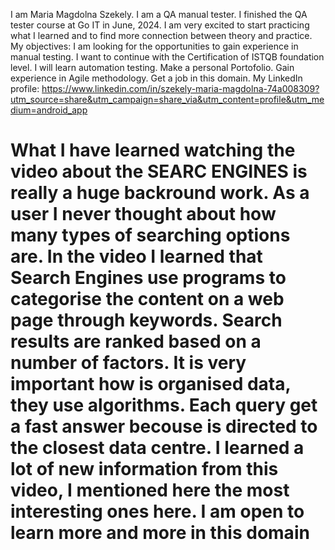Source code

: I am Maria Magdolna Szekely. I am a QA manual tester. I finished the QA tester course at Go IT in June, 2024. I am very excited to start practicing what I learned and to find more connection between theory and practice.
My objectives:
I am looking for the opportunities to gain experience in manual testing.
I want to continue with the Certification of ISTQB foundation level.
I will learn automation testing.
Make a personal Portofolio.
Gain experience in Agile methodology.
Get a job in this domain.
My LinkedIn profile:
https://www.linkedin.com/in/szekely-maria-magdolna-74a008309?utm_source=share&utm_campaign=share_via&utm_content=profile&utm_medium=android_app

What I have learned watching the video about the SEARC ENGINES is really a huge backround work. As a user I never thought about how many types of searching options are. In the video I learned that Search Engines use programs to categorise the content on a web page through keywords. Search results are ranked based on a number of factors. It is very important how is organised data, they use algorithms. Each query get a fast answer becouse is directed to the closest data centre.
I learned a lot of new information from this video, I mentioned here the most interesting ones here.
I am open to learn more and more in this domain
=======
--
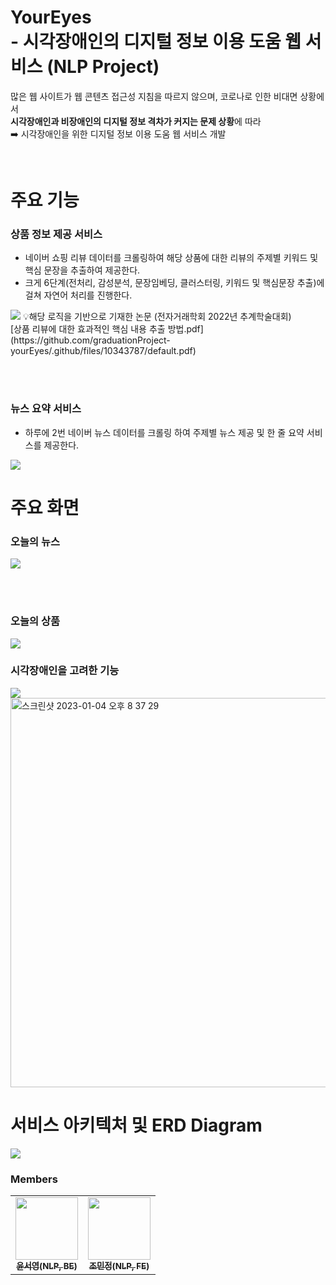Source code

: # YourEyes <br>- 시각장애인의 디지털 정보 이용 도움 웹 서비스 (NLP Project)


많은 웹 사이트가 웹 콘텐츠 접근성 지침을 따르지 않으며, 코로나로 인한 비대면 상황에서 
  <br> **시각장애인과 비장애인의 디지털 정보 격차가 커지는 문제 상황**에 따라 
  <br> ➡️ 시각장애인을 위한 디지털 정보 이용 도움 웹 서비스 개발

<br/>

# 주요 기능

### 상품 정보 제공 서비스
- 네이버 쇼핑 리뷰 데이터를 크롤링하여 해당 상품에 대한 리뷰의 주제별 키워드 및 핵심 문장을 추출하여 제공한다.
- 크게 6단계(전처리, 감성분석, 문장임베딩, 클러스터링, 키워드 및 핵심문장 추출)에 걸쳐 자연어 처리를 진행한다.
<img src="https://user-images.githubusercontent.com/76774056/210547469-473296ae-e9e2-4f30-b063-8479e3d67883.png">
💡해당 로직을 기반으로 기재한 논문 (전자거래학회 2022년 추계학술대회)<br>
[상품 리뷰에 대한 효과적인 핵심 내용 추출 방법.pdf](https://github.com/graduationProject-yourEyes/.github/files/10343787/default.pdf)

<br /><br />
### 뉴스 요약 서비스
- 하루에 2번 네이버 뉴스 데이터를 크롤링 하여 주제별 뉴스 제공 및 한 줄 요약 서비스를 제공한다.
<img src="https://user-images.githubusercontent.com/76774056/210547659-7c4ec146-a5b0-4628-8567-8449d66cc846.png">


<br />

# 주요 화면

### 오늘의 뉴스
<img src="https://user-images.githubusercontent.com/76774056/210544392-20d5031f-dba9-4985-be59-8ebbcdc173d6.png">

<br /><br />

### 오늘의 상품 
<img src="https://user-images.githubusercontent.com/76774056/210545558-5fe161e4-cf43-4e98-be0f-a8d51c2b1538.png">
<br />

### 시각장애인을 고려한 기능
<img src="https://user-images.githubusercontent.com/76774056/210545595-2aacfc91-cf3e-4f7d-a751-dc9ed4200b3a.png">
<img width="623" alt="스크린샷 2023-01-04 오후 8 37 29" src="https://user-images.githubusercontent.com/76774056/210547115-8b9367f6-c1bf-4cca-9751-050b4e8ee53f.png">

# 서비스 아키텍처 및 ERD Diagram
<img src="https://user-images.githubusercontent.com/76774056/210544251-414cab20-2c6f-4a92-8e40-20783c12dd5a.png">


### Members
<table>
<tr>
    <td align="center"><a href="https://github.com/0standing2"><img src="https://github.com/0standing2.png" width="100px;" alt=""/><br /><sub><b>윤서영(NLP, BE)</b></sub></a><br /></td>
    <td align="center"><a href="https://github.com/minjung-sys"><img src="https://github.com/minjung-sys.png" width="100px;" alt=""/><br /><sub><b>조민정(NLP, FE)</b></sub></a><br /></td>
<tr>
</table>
---
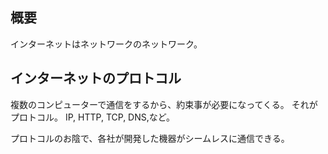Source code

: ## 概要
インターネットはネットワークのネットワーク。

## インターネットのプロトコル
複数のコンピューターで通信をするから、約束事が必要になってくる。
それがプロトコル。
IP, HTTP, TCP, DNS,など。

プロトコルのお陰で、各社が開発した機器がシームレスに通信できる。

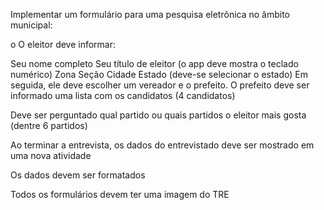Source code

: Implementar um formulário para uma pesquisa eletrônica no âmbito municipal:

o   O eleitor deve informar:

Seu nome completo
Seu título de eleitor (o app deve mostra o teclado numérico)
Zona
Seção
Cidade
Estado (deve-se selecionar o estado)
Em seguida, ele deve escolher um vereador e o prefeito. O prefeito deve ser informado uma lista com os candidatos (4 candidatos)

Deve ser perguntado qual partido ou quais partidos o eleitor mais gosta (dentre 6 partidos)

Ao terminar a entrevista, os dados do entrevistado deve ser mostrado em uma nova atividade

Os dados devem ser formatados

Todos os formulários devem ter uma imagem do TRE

_Aim of the task:_
An exact transcription is needed of the lines from the one with "複数のコンピューターで通信をするから、約束事が必要になってくる。" to the one with "Todos os formulários" above, both ends included, with pictures left out.

_Answer space:_
複数のコンピューターで通信をするから、約束事が必要になってくる。
それがプロトコル。
IP, HTTP, TCP, DNS,など。

プロトコルのお陰で、各社が開発した機器がシームレスに通信できる。

Source code

: Implementar um formulário para uma pesquisa eletrônica no âmbito municipal:

o   O eleitor deve informar:

Seu nome completo
Seu título de eleitor (o app deve mostra o teclado numérico)
Zona
Seção
Cidade
Estado (deve-se selecionar o estado)
Em seguida, ele deve escolher um vereador e o prefeito. O prefeito deve ser informado uma lista com os candidatos (4 candidatos)

Deve ser perguntado qual partido ou quais partidos o eleitor mais gosta (dentre 6 partidos)

Ao terminar a entrevista, os dados do entrevistado deve ser mostrado em uma nova atividade

Os dados devem ser formatados

Todos os formulários devem ter uma imagem do TRE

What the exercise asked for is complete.